<<<<

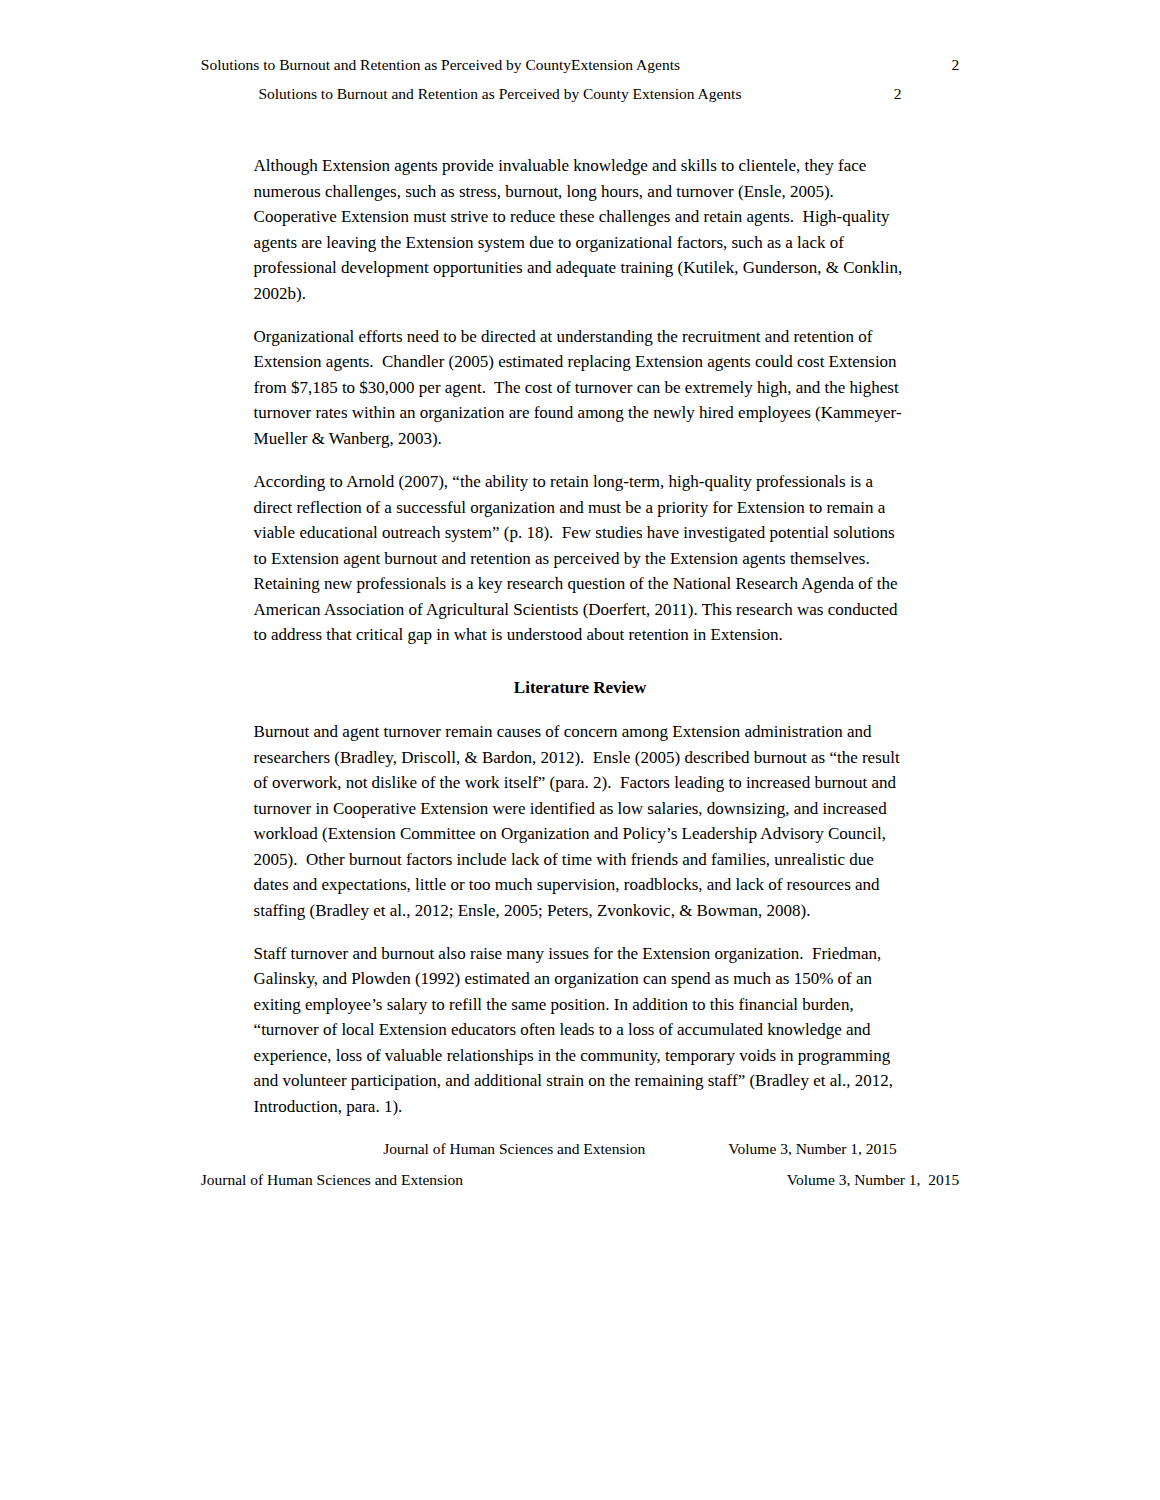Solutions to Burnout and Retention as Perceived by CountyExtension Agents 2
Solutions to Burnout and Retention as Perceived by County Extension Agents 2
Although Extension agents provide invaluable knowledge and skills to clientele, they face numerous challenges, such as stress, burnout, long hours, and turnover (Ensle, 2005). Cooperative Extension must strive to reduce these challenges and retain agents. High-quality agents are leaving the Extension system due to organizational factors, such as a lack of professional development opportunities and adequate training (Kutilek, Gunderson, & Conklin, 2002b).
Organizational efforts need to be directed at understanding the recruitment and retention of Extension agents. Chandler (2005) estimated replacing Extension agents could cost Extension from $7,185 to $30,000 per agent. The cost of turnover can be extremely high, and the highest turnover rates within an organization are found among the newly hired employees (Kammeyer-Mueller & Wanberg, 2003).
According to Arnold (2007), “the ability to retain long-term, high-quality professionals is a direct reflection of a successful organization and must be a priority for Extension to remain a viable educational outreach system” (p. 18). Few studies have investigated potential solutions to Extension agent burnout and retention as perceived by the Extension agents themselves. Retaining new professionals is a key research question of the National Research Agenda of the American Association of Agricultural Scientists (Doerfert, 2011). This research was conducted to address that critical gap in what is understood about retention in Extension.
Literature Review
Burnout and agent turnover remain causes of concern among Extension administration and researchers (Bradley, Driscoll, & Bardon, 2012). Ensle (2005) described burnout as “the result of overwork, not dislike of the work itself” (para. 2). Factors leading to increased burnout and turnover in Cooperative Extension were identified as low salaries, downsizing, and increased workload (Extension Committee on Organization and Policy’s Leadership Advisory Council, 2005). Other burnout factors include lack of time with friends and families, unrealistic due dates and expectations, little or too much supervision, roadblocks, and lack of resources and staffing (Bradley et al., 2012; Ensle, 2005; Peters, Zvonkovic, & Bowman, 2008).
Staff turnover and burnout also raise many issues for the Extension organization. Friedman, Galinsky, and Plowden (1992) estimated an organization can spend as much as 150% of an exiting employee’s salary to refill the same position. In addition to this financial burden, “turnover of local Extension educators often leads to a loss of accumulated knowledge and experience, loss of valuable relationships in the community, temporary voids in programming and volunteer participation, and additional strain on the remaining staff” (Bradley et al., 2012, Introduction, para. 1).
Journal of Human Sciences and Extension Volume 3, Number 1, 2015
Journal of Human Sciences and Extension Volume 3, Number 1, 2015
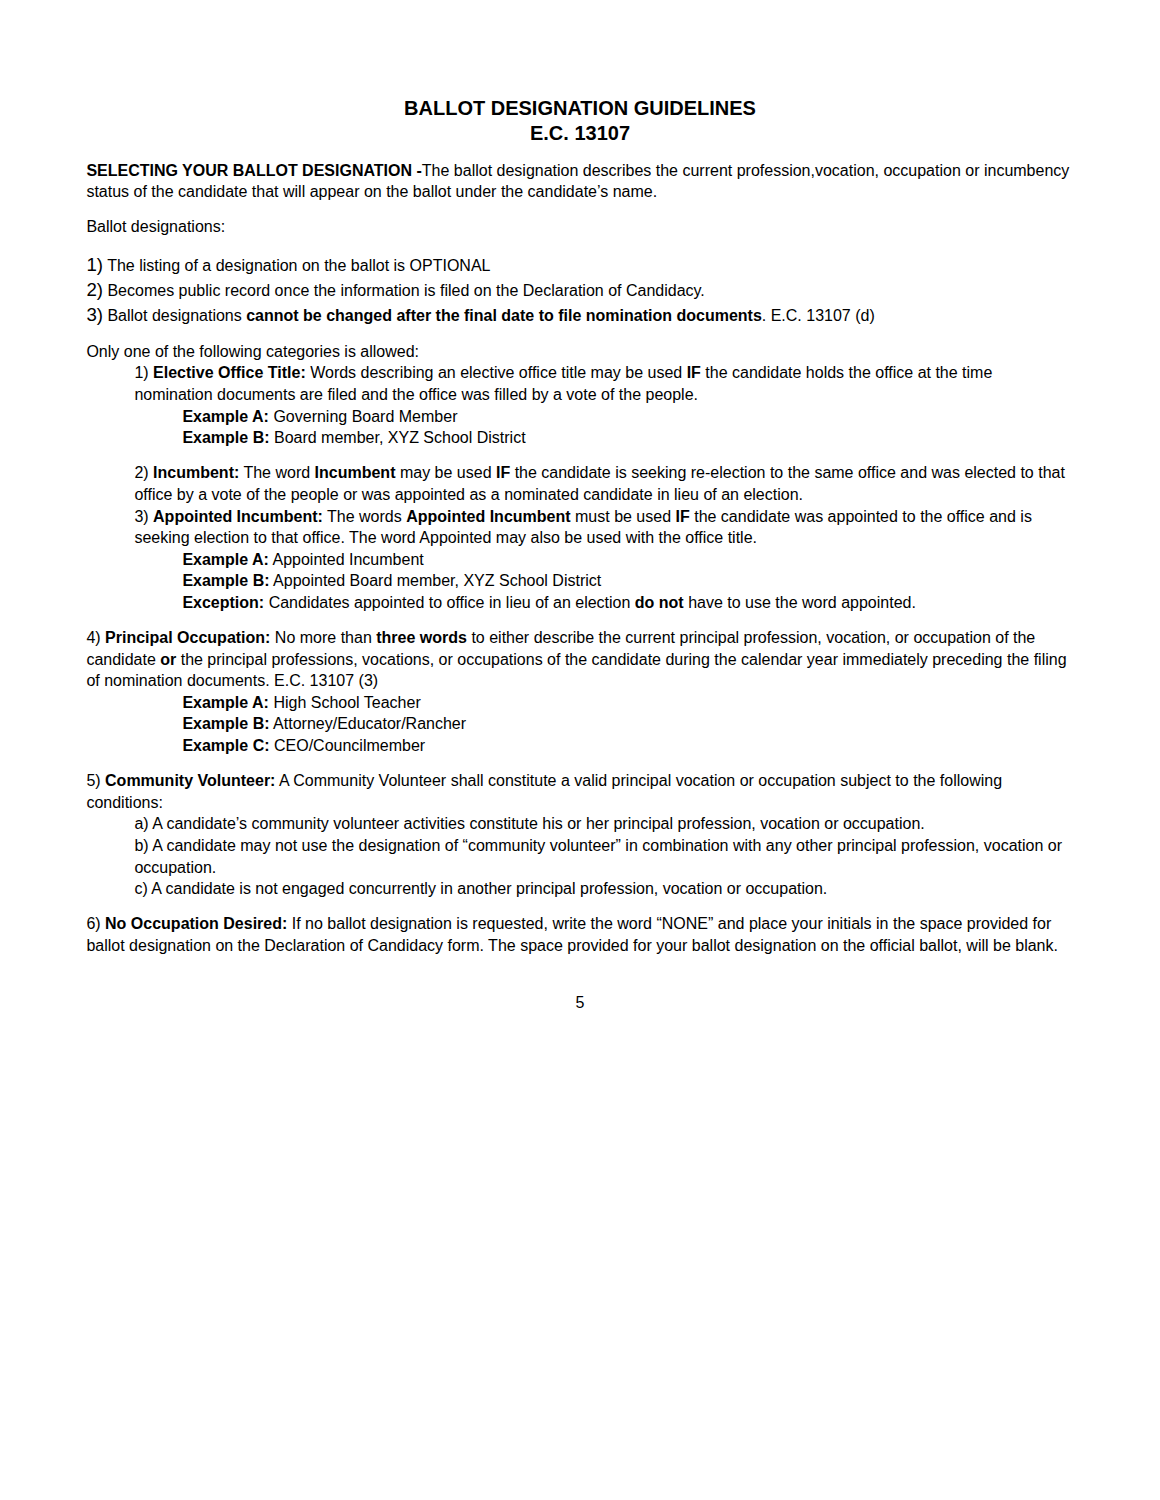BALLOT DESIGNATION GUIDELINESE.C. 13107
SELECTING YOUR BALLOT DESIGNATION -The ballot designation describes the current profession,vocation, occupation or incumbency status of the candidate that will appear on the ballot under the candidate’s name.
Ballot designations:
1) The listing of a designation on the ballot is OPTIONAL
2) Becomes public record once the information is filed on the Declaration of Candidacy.
3) Ballot designations cannot be changed after the final date to file nomination documents. E.C. 13107 (d)
Only one of the following categories is allowed:
1) Elective Office Title: Words describing an elective office title may be used IF the candidate holds the office at the time nomination documents are filed and the office was filled by a vote of the people.
Example A: Governing Board Member
Example B: Board member, XYZ School District
2) Incumbent: The word Incumbent may be used IF the candidate is seeking re-election to the same office and was elected to that office by a vote of the people or was appointed as a nominated candidate in lieu of an election.
3) Appointed Incumbent: The words Appointed Incumbent must be used IF the candidate was appointed to the office and is seeking election to that office. The word Appointed may also be used with the office title.
Example A: Appointed Incumbent
Example B: Appointed Board member, XYZ School District
Exception: Candidates appointed to office in lieu of an election do not have to use the word appointed.
4) Principal Occupation: No more than three words to either describe the current principal profession, vocation, or occupation of the candidate or the principal professions, vocations, or occupations of the candidate during the calendar year immediately preceding the filing of nomination documents. E.C. 13107 (3)
Example A: High School Teacher
Example B: Attorney/Educator/Rancher
Example C: CEO/Councilmember
5) Community Volunteer: A Community Volunteer shall constitute a valid principal vocation or occupation subject to the following conditions:
a) A candidate’s community volunteer activities constitute his or her principal profession, vocation or occupation.
b) A candidate may not use the designation of “community volunteer” in combination with any other principal profession, vocation or occupation.
c) A candidate is not engaged concurrently in another principal profession, vocation or occupation.
6) No Occupation Desired: If no ballot designation is requested, write the word “NONE” and place your initials in the space provided for ballot designation on the Declaration of Candidacy form. The space provided for your ballot designation on the official ballot, will be blank.
5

>>>>

**What the task requires:** The required output is each line of the entries that contains the word "District".

**Solution to this task:**
Example B: Board member, XYZ School District
Example B: Appointed Board member, XYZ School District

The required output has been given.